September 16, 2013 Lower Body / Light


  • Squats: 315*4 335*3 340*2,1
  • Front Squats: 230*3 240*3 250*2
  • Good Mornings: 155*5 165*5 175*5
  • O.H. Squats: 45*10 55*10
  • Bird-Dogs: 10
Messed up 3rd rep on 340 squats, so I reracked and did one more.  Tried overhead squats, going to start low on weight til I'm used to balancing.  Solid session.  Turned 32 yesterday.   Don't feel like I'm slowing down at all, in fact I'm improving still in pretty much every area fitness wise.  I think the stretching/foam rolling helps with that.
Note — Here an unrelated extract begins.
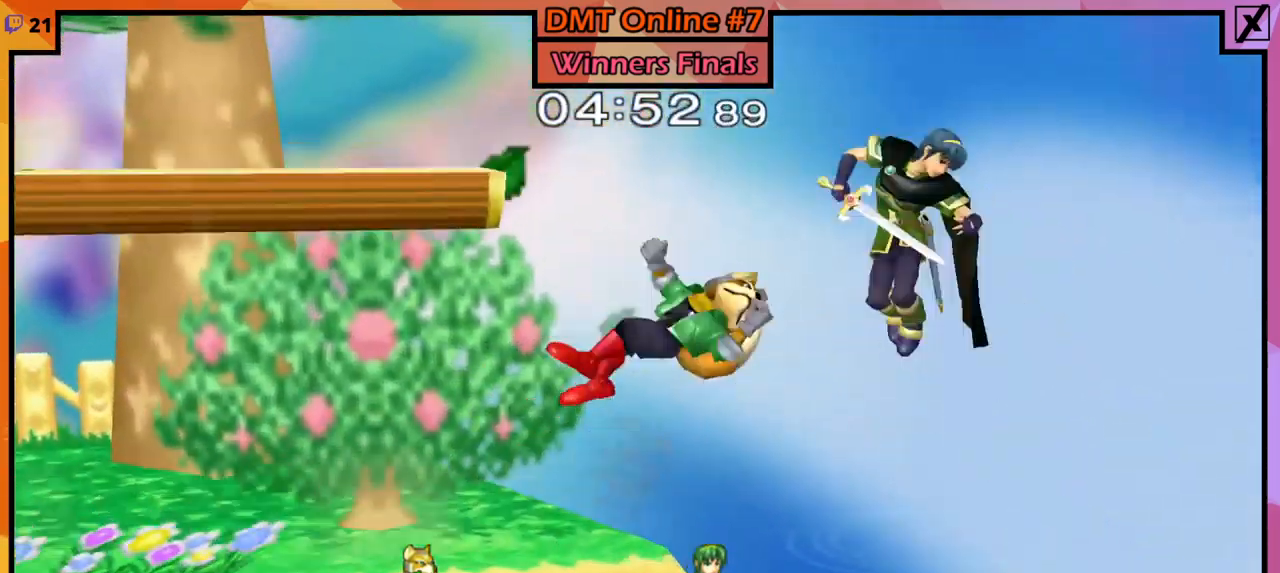
{"buttons": [], "left_stick": "up-left", "right_stick": "center", "events": [[33, "left_stick", "down"], [100, "left_stick", "center"], [334, "left_stick", "down"], [434, "left_stick", "up"], [501, "left_stick", "up-left"]]}
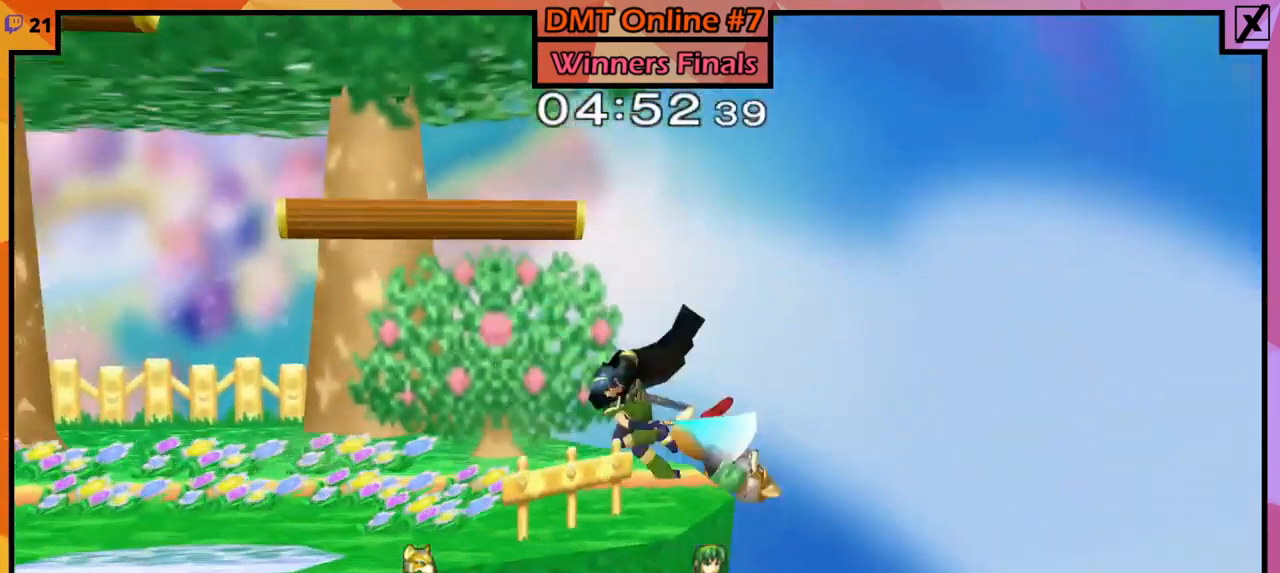
{"buttons": [], "left_stick": "center", "right_stick": "center", "events": [[100, "left_stick", "left"], [200, "right_stick", "left"], [300, "left_stick", "down-left"], [333, "L1", "down"], [333, "R1", "down"], [333, "right_stick", "center"], [500, "L1", "up"], [500, "R1", "up"], [500, "left_stick", "center"]]}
Plus not making common mistakes such as pressing way more than rowing helps keep my shoulder joints fresh.  I also make sure my hips/quads are thoroughly stretched as well so that the joints in my hips & knees don't end up going.  Still, I wonder how many more years do I have before I experience some sort of descent, or some sort of increased effort to maintain the level I'm at now.  Hopefully not for a long time. 

October 7, 2011

October 4, 2011 Lower

  • Snatches: 95*1,1,1,1,1 135*1,1,1 155*1,X,X,1 165*x 135*1,1,1,1,1 135*1,1,1 95*1,1,1,1
  • Front Squats: 225*2 245*1 255*1
  • Overhead Squats: 135*2 135*5
  • P.U.P.P.: 1:15

Since I'm not doing back squats I decided to try getting form down on snatches.  My #1 biggest thing I need to work on right now is my speed off the ground.  I'm so slow it looks like I'm deadlifting even with 135.  Every few reps I pull it off the ground fast and snap it up and over in one movement, but 80% of these reps were slow and looked like 3 separate movements done rapidly together instead of one fluid thing.   One of the trainers was talking about overhead squats and I realized I hadn't done them in a while so I tossed them in there as well.